Vernichtung der drei Panzerkreuzer "Aboukir", "Hogue" und "Cressy" durch das deutsche Unterseeboot "U 9

Vernichtung der drei Panzerkreuzer "Aboukir", "Hogue" und "Cressy" durch das deutsche Unterseeboot "U 9

 

17. Oktober Das deutsche Torpedoboot "S90" unter dem Kommando von KptLt. Brunner durchbricht die Blockade von Tsingtau und versenkt den japanischen Kreuzer "Takatschio".
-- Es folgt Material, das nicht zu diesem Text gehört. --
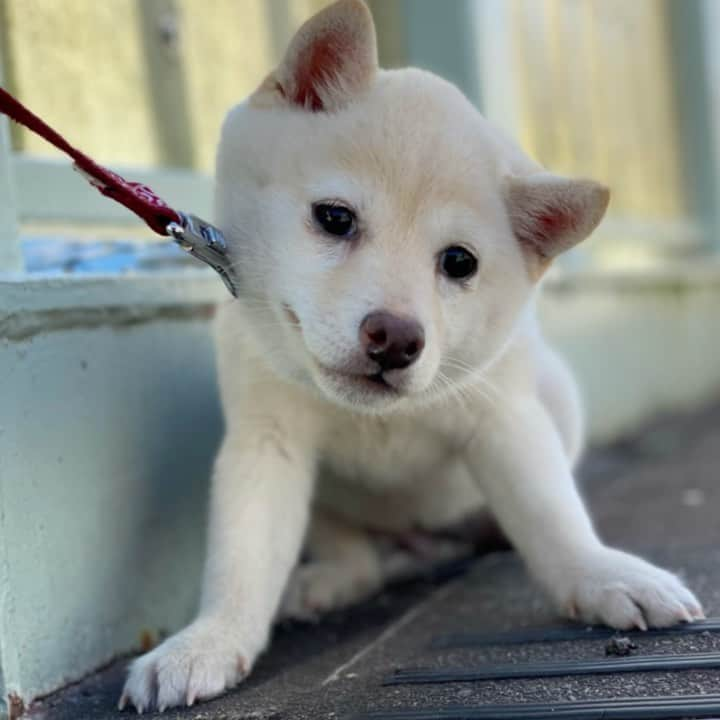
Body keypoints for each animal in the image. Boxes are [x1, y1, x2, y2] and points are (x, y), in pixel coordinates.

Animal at [119, 0, 704, 708]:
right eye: (334, 218)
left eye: (459, 263)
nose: (394, 339)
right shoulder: (266, 445)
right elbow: (242, 557)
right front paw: (210, 639)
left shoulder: (505, 421)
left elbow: (553, 516)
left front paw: (603, 575)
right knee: (363, 558)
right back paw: (333, 579)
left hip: (554, 396)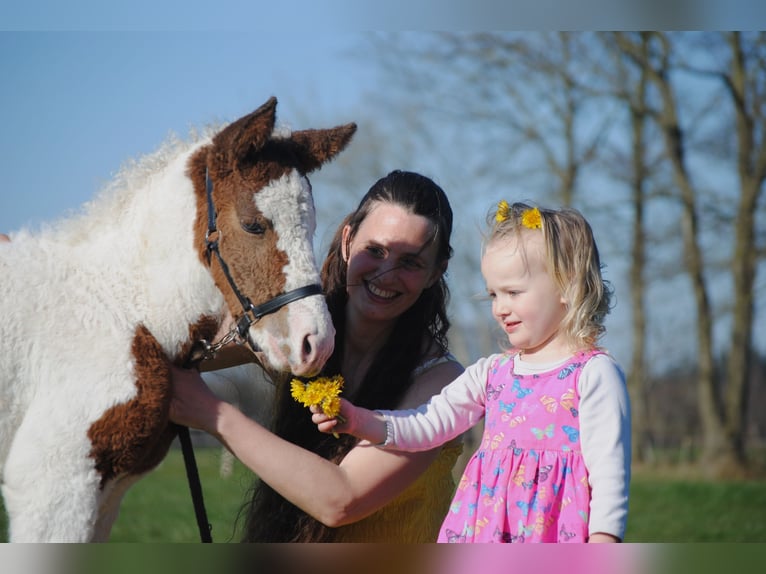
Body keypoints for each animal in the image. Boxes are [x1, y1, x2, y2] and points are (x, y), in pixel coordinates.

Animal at [0, 97, 356, 542]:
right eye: (253, 224)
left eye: (311, 226)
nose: (315, 343)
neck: (119, 307)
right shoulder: (53, 485)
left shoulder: (104, 496)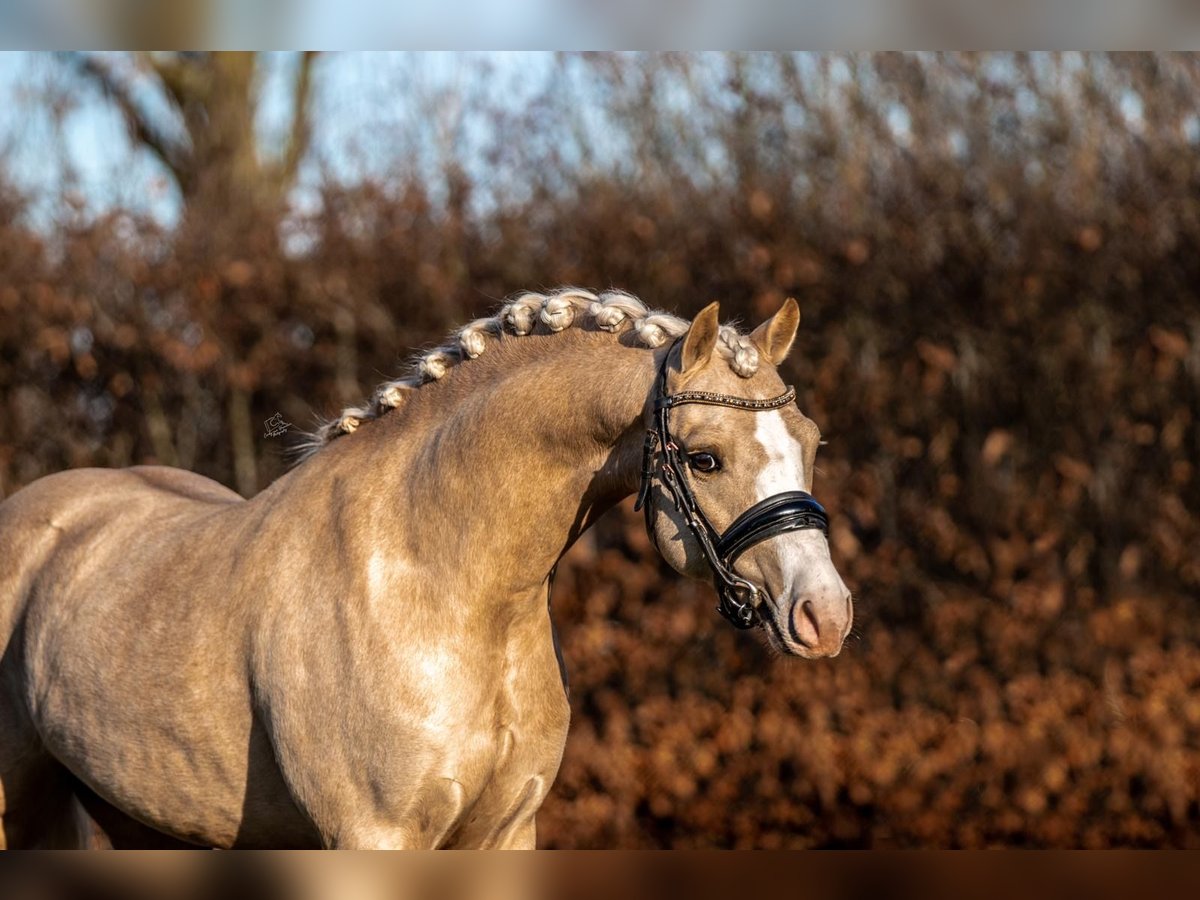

29. Oktober: Die Türkei tritt an der Seite der Mittelmächte in den Krieg ein. Sie hatten den Kreuzer "Goeben" als "Jawus Sultan Selim" und den Kleinen Kreuzer "Breslau" als "Midilli" in ihre Marine übernommen.

1. November: Seesieg von Coronel. Das Ostasiengeschwader unter Vizeadmiral Graf von Spee besiegt ein britisches Kreuzergeschwader unter Admiral Cradock. Erste Begegnung deutscher und britischer Verbände in offener Seeschlacht. S.M.S. Scharnhorst versenkt den englischen Panzerkreuzer "Good Hope" und S.M.S. Nürnberg versenkt den englischen Panzerkreuzer "Monmounth vor der chilenischen Küste.

2. November: Gegen jedes Völkerrecht erklärte England die gesamte Nordsee zum Kriegsgebiet und beschwor damit selbst die U-Bootgefahr herauf.

3. November: Erste Küstenbeschießung durch deutsche Schlachtenkreuzer bei Yarmouth.

 

YOU DIRTY BOY

"YOU DIRTY BOY" Kaiser Wilhelm II.

 

4. November: S.M.S. Yorck läuft in der Jade auf eine eigene Mine und sinkt. Vor der Insel Trinidad kommt es auf dem Kreuzer Karlsruhe zu mehreren Explosionen, bei denen das Schiff so schwer beschädigt wurde, dass es sofort versank.

7. November: Den deutschen Verteidigern von Kiautschou geht die Munition aus, damit endet die Verteidigung Tsingtaus. Die deutschen Kriegsschiffe "Tiger", "Iltis", "Luchs", "Taku" und "Jaguar", sowie der österreichisch/ungarische Kreuzer "Kaiserin Elisabeth" werden von der eigenen Besatzung versenkt. Die Festung "kapituliert unter ehrenvollen Bedingungen". Die Besatzung, Mitglieder des III. Seebataillon und der Matrosenartillerieabteilung Kiautschou, werden in eine 5 Jährige Kriegsgefangenschaft nach Japan abtransportiert. S.M.S. Geier wird in Honolulu interniert.

9. November: S.M.S. Emden nach einem Gefecht mit dem Kreuzer "Sidney" bei den Cocos-Inseln auf Land gesetzt.

17. November: S.M.S. Friedrich Carl läuft nahe Memel auf mehrere Minen und sinkt.

Ab Dezember: Die britische Admiralität erhält von Russland das geborgene Signalbuch der Magdeburg und kann ab diesem Zeitpunkt alle deutschen Funksprüche entschlüsseln.

8. Dezember: Die Seeschlacht bei den Falklandinseln. Im Kampf gegen überlegene britische Seestreitkräfte unter Vizeadmiral Sturdee wird das deutsche Ostasiengeschwader (S.M.S. Scharnhorst, Gneisenau, Leipzig und Nürnberg) unter Vizeadmiral Graf von Spee vernichtet.

14. Dezember: Der Kleine Kreuzer "Cormoran" wird in Guam (USA) interniert.

16. Dezember: Zweite Küstenbeschießung durch deutsche Schlachtenkreuzer unter Konteradmiral Hipper von Whitby, Hartlepool und Scarborough.